As a private investor I do not have the luxury of using institutional platforms/tools such as Bloomberg terminal, CapitalIQ or any premium market research report that costs $1000 each. When I first started out picking individual stocks I had limited tools available to generate investment ideas…
…It turned out though that ideas can be generated without these tools if you have:
1/ an investment philosophy
2/ a long-term investment horizon
Number 1 enables you to filter out quickly things you don’t want to read and number 2 keeps you away from thinking that you must have an “edge” to do well in stock market.
In fact all private investors have an “edge” that institutional investors don’t: PATIENCE. But let’s save that for another post.
Once the above 2 are set you can spot/generate ideas quickly using virtually any free/affordable investment-related source on the Internet.
Some of the tools that I use frequently include (from least to most useful):
Any website that covers companies/ stocks/ financial markets would do. These could be yahoo finance, google finance, Financial Times (if you happen to pay for it or your company pays for it), Wall Street Journal (similarly to FT) etc.
Reading news to generate ideas is difficult if you don’t have an investment philosophy. This is because you will be overwhelmed by the amount of news that get featured daily. Virtually any news would sound so important that you end up thinking you have to read them all.

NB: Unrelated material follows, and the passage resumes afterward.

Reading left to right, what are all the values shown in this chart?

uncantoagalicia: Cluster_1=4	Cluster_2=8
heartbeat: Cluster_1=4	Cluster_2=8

As a quality-investing disciple I have an investment philosophy that I can stick with. As such I will be quick to filter out useless news such as political, macro-economic or technological news. In terms of company news I won’t spend any time reading companies that are described by journalists as “one of the fastest growth companies” or something similar. I would opt for news that feature companies being described as the largest, the number 1 market share, etc.
News won’t generate many ideas as you can only read so much news per day and it’s not structured in a way that you can spot it easily. I would only use the news at the end of the day, normally just to kill boredom and pass time.
At the moment I’m paying for Morningstar monthly subscription which costs £22 a month. I don’t think this would be a troublesome amount of money for anyone looking to invest actively. This is roughly 1.4% of the average monthly take-home pay of a typical graduate.
Morningstar is a superior research investment website. I think they are the best amongst all the sell-side equity-research houses. This is because 1/ MS is independent. They don’t sell reports just to get you to place a trade. They do not have any trading desk/business and as such if they don’t like a company they will say it loud and clear, 2/ the company pioneers in research into economic moats, which fits perfectly to my philosophy and is a good reference source for value/growth investors and 3/ the website is very user-friendly.
I normally do a quick search on companies with 4-5 star rating which indicates they are at discounted price. Then I check if the companies have wide or narrow economic moats. If a company has a wide moat and 4-5 stars I will be down researching it. Right now Morningstar covers a lot of stocks, virtually any big-cap stock in developed markets around the world so you can generate ideas pretty easily.
Warning: This however shouldn’t stop you from doing your own homework. It is easy to follow their advice voluntarily because they are unique in the business of researching stocks, but they sometimes do get things wrong. This is judgemental of course but the companies they love may not be one that you feel compelled to have in your portfolio. One example is L-Brands which I wrote in my last post here.
- Fund’s holdings
Looking at your favourite fund manager/investors’ holdings is also a great way to generate ideas. More often than not I find that this can help you uncover some very interesting companies. At the end of the day fund managers have teams of analysts looking at companies from all corners of the stock market, so funds’ holdings can act as a stock filter for the retail investors…
…But don’t be like “oh if he holds it, it must be good”…
…This is because great companies do not equal great investments. They must be bought at a cheap to reasonable price.
Looking at fund’s holdings helps you uncover names that you should be looking at and add to your watch list, not to buy it with your eyes closed thinking if your master has bought it, it must be right.
At the moment I have a list of investors that I like (you can see them here), each holds a concentrated portfolio of 20-30 holdings. That should give me roughly about 50-100 unique ideas to think about!
- Your experience with the company
In my opinion this has got to be the best source of ideas. It helps you tick the most important criteria of any long-term investing checklist: “do you like the product?”
This is also the best aspect of investing. Overall investing keeps you aware of your surroundings. You will pay attention to almost anything you come across. If your mom uses a particular skincare brand (Shiseido in the case of my mom) why don’t you go and check out the company’s website? Have you paid enough attention to the companies that manufacture things you use every day like the elevators that you climb up and down the Tube, the toothpaste you use every morning, the luxury car your friends like to talk about, the brands that your girlfriend likes to wear or the coffee shop that you love to go to?
My most recent discovery was from today when I realised almost any door lock I came across had “Yale” or “Assa” branded on them…Googled it and Assa Abloy popped up – The biggest lock maker and the most successful lock/security system provider in the world! Why did I not think of this much earlier? Why did this never get featured on the news?!
Your experience with the product gives you so much confidence and conviction in a company. After all successful investing is all about having strong conviction.